**Aim of the task**
Copy the material word for word, from its very start through the line that contains "Cybersecurity". Leave the pictures out.

==*==

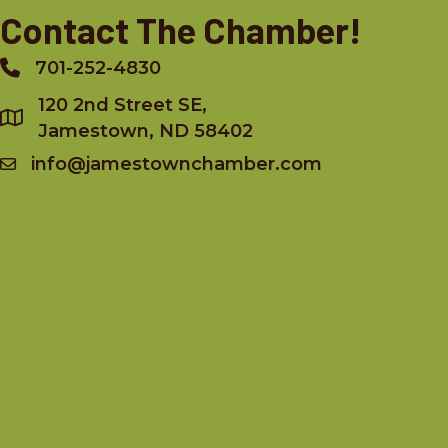
Contact The Chamber!
701-252-4830
Phone
120 2nd Street SE,
Jamestown, ND 58402
info@jamestownchamber.com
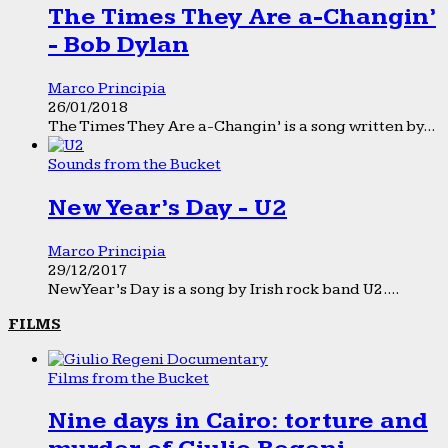
The Times They Are a-Changin’
- Bob Dylan
Marco Principia
26/01/2018
The Times They Are a-Changin’ is a song written by...
Sounds from the Bucket
New Year’s Day - U2
Marco Principia
29/12/2017
New Year’s Day is a song by Irish rock band U2....
FILMS
Films from the Bucket
Nine days in Cairo: torture and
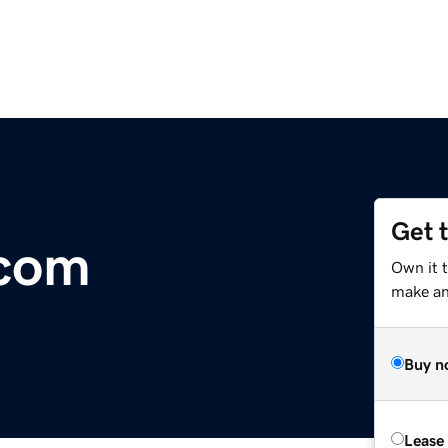
Get 
com
Own it 
make an 
Buy n
Lease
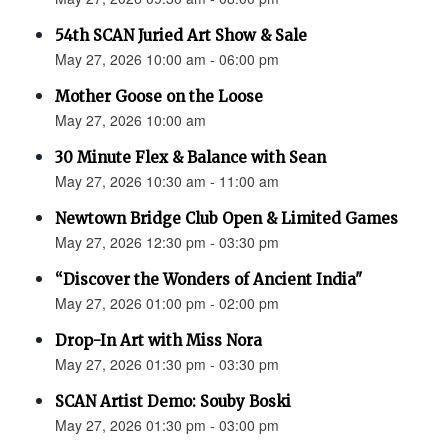
54th SCAN Juried Art Show & Sale
May 27, 2026 10:00 am - 06:00 pm
Mother Goose on the Loose
May 27, 2026 10:00 am
30 Minute Flex & Balance with Sean
May 27, 2026 10:30 am - 11:00 am
Newtown Bridge Club Open & Limited Games
May 27, 2026 12:30 pm - 03:30 pm
“Discover the Wonders of Ancient India"
May 27, 2026 01:00 pm - 02:00 pm
Drop-In Art with Miss Nora
May 27, 2026 01:30 pm - 03:30 pm
SCAN Artist Demo: Souby Boski
May 27, 2026 01:30 pm - 03:00 pm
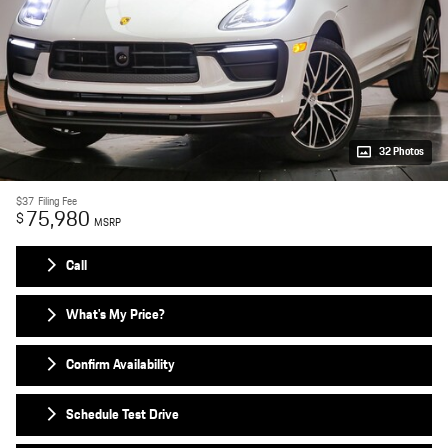
32 Photos
$37
Filing Fee
75,980
$
MSRP
Call
What's My Price?
Confirm Availability
Schedule Test Drive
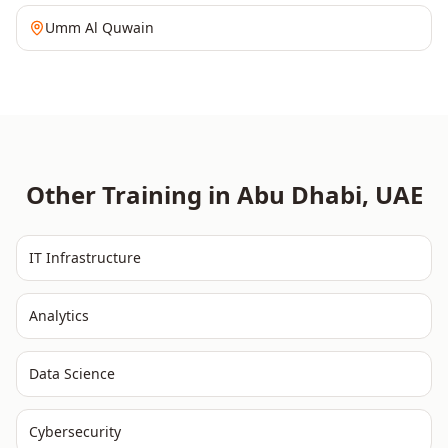
Umm Al Quwain
Other Training in
Abu Dhabi
,
UAE
IT Infrastructure
Analytics
Data Science
Cybersecurity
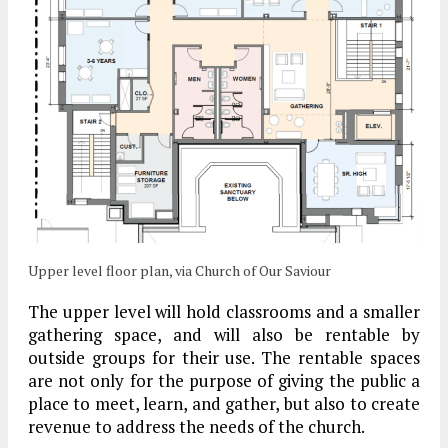
Upper level floor plan, via Church of Our Saviour
The upper level will hold classrooms and a smaller
gathering space, and will also be rentable by
outside groups for their use. The rentable spaces
are not only for the purpose of giving the public a
place to meet, learn, and gather, but also to create
revenue to address the needs of the church.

==*==

**Response to the task**
Contact The Chamber!
701-252-4830
Phone
120 2nd Street SE,
Jamestown, ND 58402
info@jamestownchamber.com
The Times They Are a-Changin’
- Bob Dylan
Marco Principia
26/01/2018
The Times They Are a-Changin’ is a song written by...
Sounds from the Bucket
New Year’s Day - U2
Marco Principia
29/12/2017
New Year’s Day is a song by Irish rock band U2....
FILMS
Films from the Bucket
Nine days in Cairo: torture and
Get 
com
Own it 
make an 
Buy n
Lease
54th SCAN Juried Art Show & Sale
May 27, 2026 10:00 am - 06:00 pm
Mother Goose on the Loose
May 27, 2026 10:00 am
30 Minute Flex & Balance with Sean
May 27, 2026 10:30 am - 11:00 am
Newtown Bridge Club Open & Limited Games
May 27, 2026 12:30 pm - 03:30 pm
“Discover the Wonders of Ancient India"
May 27, 2026 01:00 pm - 02:00 pm
Drop-In Art with Miss Nora
May 27, 2026 01:30 pm - 03:30 pm
SCAN Artist Demo: Souby Boski
May 27, 2026 01:30 pm - 03:00 pm
32 Photos
$37
Filing Fee
75,980
$
MSRP
Call
What's My Price?
Confirm Availability
Schedule Test Drive
Umm Al Quwain
Other Training in
Abu Dhabi
,
UAE
IT Infrastructure
Analytics
Data Science
Cybersecurity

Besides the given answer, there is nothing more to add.